Because coercion - forcing people to do things - is so much at the core of the state structuring of society it becomes easier for the petty or the highly organised thief to rationalise his or her actions by comparing them to the morality of the state and recognising that even greater crimes are being committed by those who are called leaders but are in fact self-interested rulers. When the Mafia demands protection money from a restaurant they are doing just what the taxman does, and may in some cases be giving better service for it and demanding less.

When a lawbreaker bribes a policeman, as can happen all over the world, they acknowledge that they both operate within the same flawed moral framework. When a businessman bribes a politician in order to generate unfair preferential legislation, they are being enticed into dishonesty by the coercive facilities of the state. Waste, corruption and inefficiency on many levels continually permeate state and state related activities - what does this tell us about the mechanism they are using?

Coercion is, simply, the big divide. With it as the basic enforcing mechanism, society's natural evolution is warped and distorted. Coercion disregards the feedback loop. The state cannot survive without coercion and we cannot successfully evolve with it. As bad as big business can sometimes be, it does not use the coercive mechanism UNLESS it is using the state as its agent.* The basic remit of any business, big or small, is to perceive and deliver products to us that we want. If they spend money seeking to convince us we want that product, then so be it - that money goes into society's pockets too and is ultimately redistributed among us. It pays for most of our newspapers, TV and radio. If we pay for a product from business and it is a bummer we are not coerced into buying it again next week and the month after and the year after that until, at election time, we get the big opportunity to choose another supplier for that same product that we do not want.

*Unfortunately, an increasing number of corporations do get involved in the processes of the state. See Chapter 20: The State of Business.
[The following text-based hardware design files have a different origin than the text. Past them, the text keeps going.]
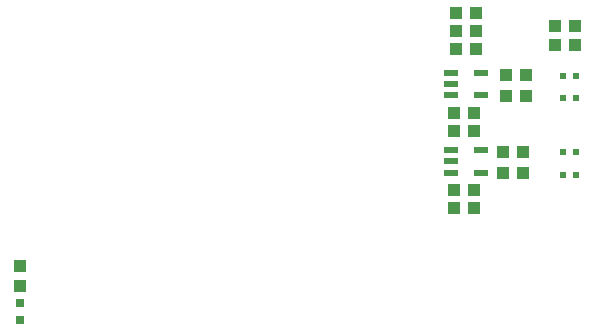
<source format=gbr>
G04 EAGLE Gerber RS-274X export*
G75*
%MOMM*%
%FSLAX34Y34*%
%LPD*%
%INSolderpaste Top*%
%IPPOS*%
%AMOC8*
5,1,8,0,0,1.08239X$1,22.5*%
G01*
%ADD10R,1.000000X1.100000*%
%ADD11R,0.800000X0.800000*%
%ADD12R,0.600000X0.540000*%
%ADD13R,1.100000X1.000000*%
%ADD14R,1.200000X0.550000*%


D10*
X107500Y94000D03*
X107500Y111000D03*
D11*
X107500Y65000D03*
X107500Y80000D03*
D12*
X567250Y272150D03*
X567250Y252850D03*
X577750Y252850D03*
X577750Y272150D03*
D13*
X577500Y314000D03*
X560500Y314000D03*
X577500Y298500D03*
X560500Y298500D03*
D14*
X471999Y274500D03*
X471999Y265000D03*
X471999Y255500D03*
X498001Y255500D03*
X498001Y274500D03*
D13*
X536000Y272500D03*
X519000Y272500D03*
X536000Y255000D03*
X519000Y255000D03*
X476500Y295000D03*
X493500Y295000D03*
X493500Y310000D03*
X476500Y310000D03*
X476500Y325000D03*
X493500Y325000D03*
X492000Y225000D03*
X475000Y225000D03*
X492000Y240500D03*
X475000Y240500D03*
D12*
X567250Y207150D03*
X567250Y187850D03*
X577750Y187850D03*
X577750Y207150D03*
D14*
X471999Y209000D03*
X471999Y199500D03*
X471999Y190000D03*
X498001Y190000D03*
X498001Y209000D03*
D13*
X533500Y207500D03*
X516500Y207500D03*
X533500Y190000D03*
X516500Y190000D03*
X492000Y160000D03*
X475000Y160000D03*
X492000Y175000D03*
X475000Y175000D03*
M02*

</source>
We must recognise that coercion is not a viable mechanism for change. In the long term it always produces negative results. That we think coercion to be a traditional and natural way to run the world of "men" is a frightening situation. The ingrained and often gratuitous use of coercion by states around the world has, simply, made it easier for individuals to rationalise away their own violent or oppressive behaviour and overcome many of the natural strictures that evolution and society would otherwise place upon us. This is why we must not, in our minds, legitimise coercive behaviour as acceptable despite the fact that our so-called leaders use it as their stock-in-trade. Look into history and see where it got them.
"The end move in politics is always to pick up a gun."

Buckminster Fuller (1895 - 1983)
"An apt and true reply was given to Alexander the Great by a pirate who had been seized. For when that king had asked the man what he meant by keeping hostile possession of the sea, he answered with bold pride. "What thou meanest by seizing the whole earth; but because I do it with a petty ship, I am called a robber, whilst thou who dost it with a great fleet art styled emperor."